Left ventricular hypertrophy on electrocardiography has been shown to be strongly associated with clinical cardiovascular end points.106,107 There are at least two major studies showing the association of psychosocial conditions and left ventricular hypertrophy on electrocardiography.108–110 However, in another study psychosocial variable or stressors were not found to be significantly associated with increased left ventricular mass on echocardiography.111


In conclusion, there is quite convincing evidence regarding relationship between diseases of the psyche and conditions affecting the cardiovascular system. This association is particularly strong in patients with depression and phobic anxiety. Depressive symptoms as well as depressive caseness seem to be influential in predicting IHD. It is, however, unclear what the effect of duration of depression is on risk. In case of phobic anxiety, there is a clear association with increased risk of sudden cardiac death. It is probably related to increased susceptibility to arrhythmias. Like depression, this association with increased myocardial mortality has clinical therapeutic implications. The question whether treating patients with these psychiatric conditions may influence their cardiovascular risk profile needs further exploration and research.
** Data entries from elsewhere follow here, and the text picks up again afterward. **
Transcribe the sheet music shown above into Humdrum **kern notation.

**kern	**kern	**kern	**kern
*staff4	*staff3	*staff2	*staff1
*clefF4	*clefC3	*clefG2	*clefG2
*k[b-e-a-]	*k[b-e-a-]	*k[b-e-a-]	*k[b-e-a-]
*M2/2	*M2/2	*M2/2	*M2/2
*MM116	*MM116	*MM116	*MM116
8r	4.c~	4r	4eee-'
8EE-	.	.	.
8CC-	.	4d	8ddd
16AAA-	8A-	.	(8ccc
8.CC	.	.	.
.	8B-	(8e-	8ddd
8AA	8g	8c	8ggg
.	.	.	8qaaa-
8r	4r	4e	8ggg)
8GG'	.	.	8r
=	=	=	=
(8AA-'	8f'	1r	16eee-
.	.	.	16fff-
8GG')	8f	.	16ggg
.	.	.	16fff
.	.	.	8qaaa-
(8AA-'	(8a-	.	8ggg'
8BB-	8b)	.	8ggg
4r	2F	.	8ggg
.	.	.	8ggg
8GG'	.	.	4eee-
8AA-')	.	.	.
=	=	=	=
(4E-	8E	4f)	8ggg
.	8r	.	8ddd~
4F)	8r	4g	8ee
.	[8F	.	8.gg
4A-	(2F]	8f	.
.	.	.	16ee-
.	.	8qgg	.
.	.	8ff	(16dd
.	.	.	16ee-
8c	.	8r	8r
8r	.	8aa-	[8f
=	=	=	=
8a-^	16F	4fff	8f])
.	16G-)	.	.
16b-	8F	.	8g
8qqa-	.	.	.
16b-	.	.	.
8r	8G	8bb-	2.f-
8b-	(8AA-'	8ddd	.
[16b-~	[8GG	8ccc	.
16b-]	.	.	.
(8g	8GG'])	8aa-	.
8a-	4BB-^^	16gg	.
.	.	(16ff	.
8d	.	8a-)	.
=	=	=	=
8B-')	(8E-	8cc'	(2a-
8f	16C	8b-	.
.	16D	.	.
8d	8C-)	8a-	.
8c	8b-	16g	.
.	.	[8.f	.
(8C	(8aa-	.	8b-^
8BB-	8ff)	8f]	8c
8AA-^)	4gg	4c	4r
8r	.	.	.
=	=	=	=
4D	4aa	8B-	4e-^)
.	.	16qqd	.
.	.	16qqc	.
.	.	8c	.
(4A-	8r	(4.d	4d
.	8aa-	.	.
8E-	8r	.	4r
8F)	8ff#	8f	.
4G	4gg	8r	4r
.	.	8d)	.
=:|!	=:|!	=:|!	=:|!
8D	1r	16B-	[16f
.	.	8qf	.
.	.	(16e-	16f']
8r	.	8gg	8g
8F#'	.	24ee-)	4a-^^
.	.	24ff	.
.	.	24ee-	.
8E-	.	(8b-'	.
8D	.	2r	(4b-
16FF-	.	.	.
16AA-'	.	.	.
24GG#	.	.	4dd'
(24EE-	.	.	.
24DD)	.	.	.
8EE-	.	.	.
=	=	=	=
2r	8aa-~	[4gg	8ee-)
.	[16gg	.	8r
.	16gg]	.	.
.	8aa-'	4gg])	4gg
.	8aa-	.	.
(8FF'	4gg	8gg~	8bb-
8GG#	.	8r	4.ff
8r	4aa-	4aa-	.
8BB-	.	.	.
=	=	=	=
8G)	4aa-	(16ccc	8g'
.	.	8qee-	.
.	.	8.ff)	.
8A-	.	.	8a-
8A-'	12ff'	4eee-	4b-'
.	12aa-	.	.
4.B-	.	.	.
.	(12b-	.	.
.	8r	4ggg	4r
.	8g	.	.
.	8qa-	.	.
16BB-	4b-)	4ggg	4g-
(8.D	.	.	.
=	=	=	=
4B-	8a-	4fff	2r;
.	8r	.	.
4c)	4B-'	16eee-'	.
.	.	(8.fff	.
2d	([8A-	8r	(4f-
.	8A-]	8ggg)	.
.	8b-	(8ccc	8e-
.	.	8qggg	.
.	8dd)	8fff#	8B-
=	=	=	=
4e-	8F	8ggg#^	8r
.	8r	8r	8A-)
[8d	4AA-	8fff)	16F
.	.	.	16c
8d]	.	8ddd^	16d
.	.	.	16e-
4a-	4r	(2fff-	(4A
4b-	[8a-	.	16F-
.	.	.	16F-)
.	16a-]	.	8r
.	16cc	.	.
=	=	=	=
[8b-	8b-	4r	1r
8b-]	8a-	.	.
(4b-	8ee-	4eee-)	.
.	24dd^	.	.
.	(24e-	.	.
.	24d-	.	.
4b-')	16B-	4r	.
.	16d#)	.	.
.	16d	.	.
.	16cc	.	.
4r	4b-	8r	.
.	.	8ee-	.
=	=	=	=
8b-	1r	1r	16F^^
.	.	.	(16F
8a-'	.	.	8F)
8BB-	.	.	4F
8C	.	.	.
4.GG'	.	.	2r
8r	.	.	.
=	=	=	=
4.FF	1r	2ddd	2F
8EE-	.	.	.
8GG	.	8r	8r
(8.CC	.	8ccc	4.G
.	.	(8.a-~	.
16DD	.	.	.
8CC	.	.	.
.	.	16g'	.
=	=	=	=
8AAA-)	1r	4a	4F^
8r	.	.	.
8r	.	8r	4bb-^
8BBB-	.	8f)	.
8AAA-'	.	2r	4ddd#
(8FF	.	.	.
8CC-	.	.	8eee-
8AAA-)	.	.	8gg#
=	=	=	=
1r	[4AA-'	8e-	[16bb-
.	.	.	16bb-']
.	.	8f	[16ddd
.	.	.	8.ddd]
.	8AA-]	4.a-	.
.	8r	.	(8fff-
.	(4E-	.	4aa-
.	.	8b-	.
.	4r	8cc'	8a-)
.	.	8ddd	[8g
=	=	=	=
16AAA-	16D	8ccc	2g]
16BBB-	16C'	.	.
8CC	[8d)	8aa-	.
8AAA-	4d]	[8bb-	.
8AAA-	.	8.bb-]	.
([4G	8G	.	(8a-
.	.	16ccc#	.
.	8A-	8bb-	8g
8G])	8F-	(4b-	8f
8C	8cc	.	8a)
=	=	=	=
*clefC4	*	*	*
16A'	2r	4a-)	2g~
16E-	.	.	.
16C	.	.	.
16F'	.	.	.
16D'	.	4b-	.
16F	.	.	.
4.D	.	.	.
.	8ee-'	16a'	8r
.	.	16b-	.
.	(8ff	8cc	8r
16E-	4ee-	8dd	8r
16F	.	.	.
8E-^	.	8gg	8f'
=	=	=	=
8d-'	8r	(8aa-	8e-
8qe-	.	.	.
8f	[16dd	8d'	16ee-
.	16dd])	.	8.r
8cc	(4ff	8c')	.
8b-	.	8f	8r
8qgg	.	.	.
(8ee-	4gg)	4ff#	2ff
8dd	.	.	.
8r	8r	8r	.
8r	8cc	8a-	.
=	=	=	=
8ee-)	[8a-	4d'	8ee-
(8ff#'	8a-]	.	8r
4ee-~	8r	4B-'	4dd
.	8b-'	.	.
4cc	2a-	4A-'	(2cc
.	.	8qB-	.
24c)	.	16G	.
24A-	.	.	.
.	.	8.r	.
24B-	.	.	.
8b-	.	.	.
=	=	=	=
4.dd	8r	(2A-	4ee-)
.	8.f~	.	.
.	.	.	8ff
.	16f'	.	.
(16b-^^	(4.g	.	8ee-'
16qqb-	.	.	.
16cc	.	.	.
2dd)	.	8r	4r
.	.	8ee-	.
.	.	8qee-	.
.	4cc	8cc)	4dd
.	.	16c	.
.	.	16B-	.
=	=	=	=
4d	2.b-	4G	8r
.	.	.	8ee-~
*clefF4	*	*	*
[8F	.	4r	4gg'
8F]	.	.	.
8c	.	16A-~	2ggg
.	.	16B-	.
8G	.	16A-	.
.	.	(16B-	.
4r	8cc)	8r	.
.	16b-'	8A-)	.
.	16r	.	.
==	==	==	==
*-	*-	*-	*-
Active management of these patients with psychiatric illnesses can potentially reduce the morbidity and mortality associated with coronary heart disease.112–116 Progress will depend on a greater understanding of the pathophysiological and biochemical links between depression and coronary heart disease and more precise identification of the aspects of depression that confer risk and of the population groups most at risk. The safety of antidepressants is also a factor that should be considered before prescribing these medications in vulnerable patients (unstable symptoms or patients with recent myocardial infarction). More recent work regarding the newer antidepressants in the SADHAT117 and SADHART118 trials has shown the safety of at least one selective 5-HT reuptake inhibitor. Hence, in patients with significant depressive symptoms and even recently unstable IHD, this class of medications can be used with greater confidence and safety.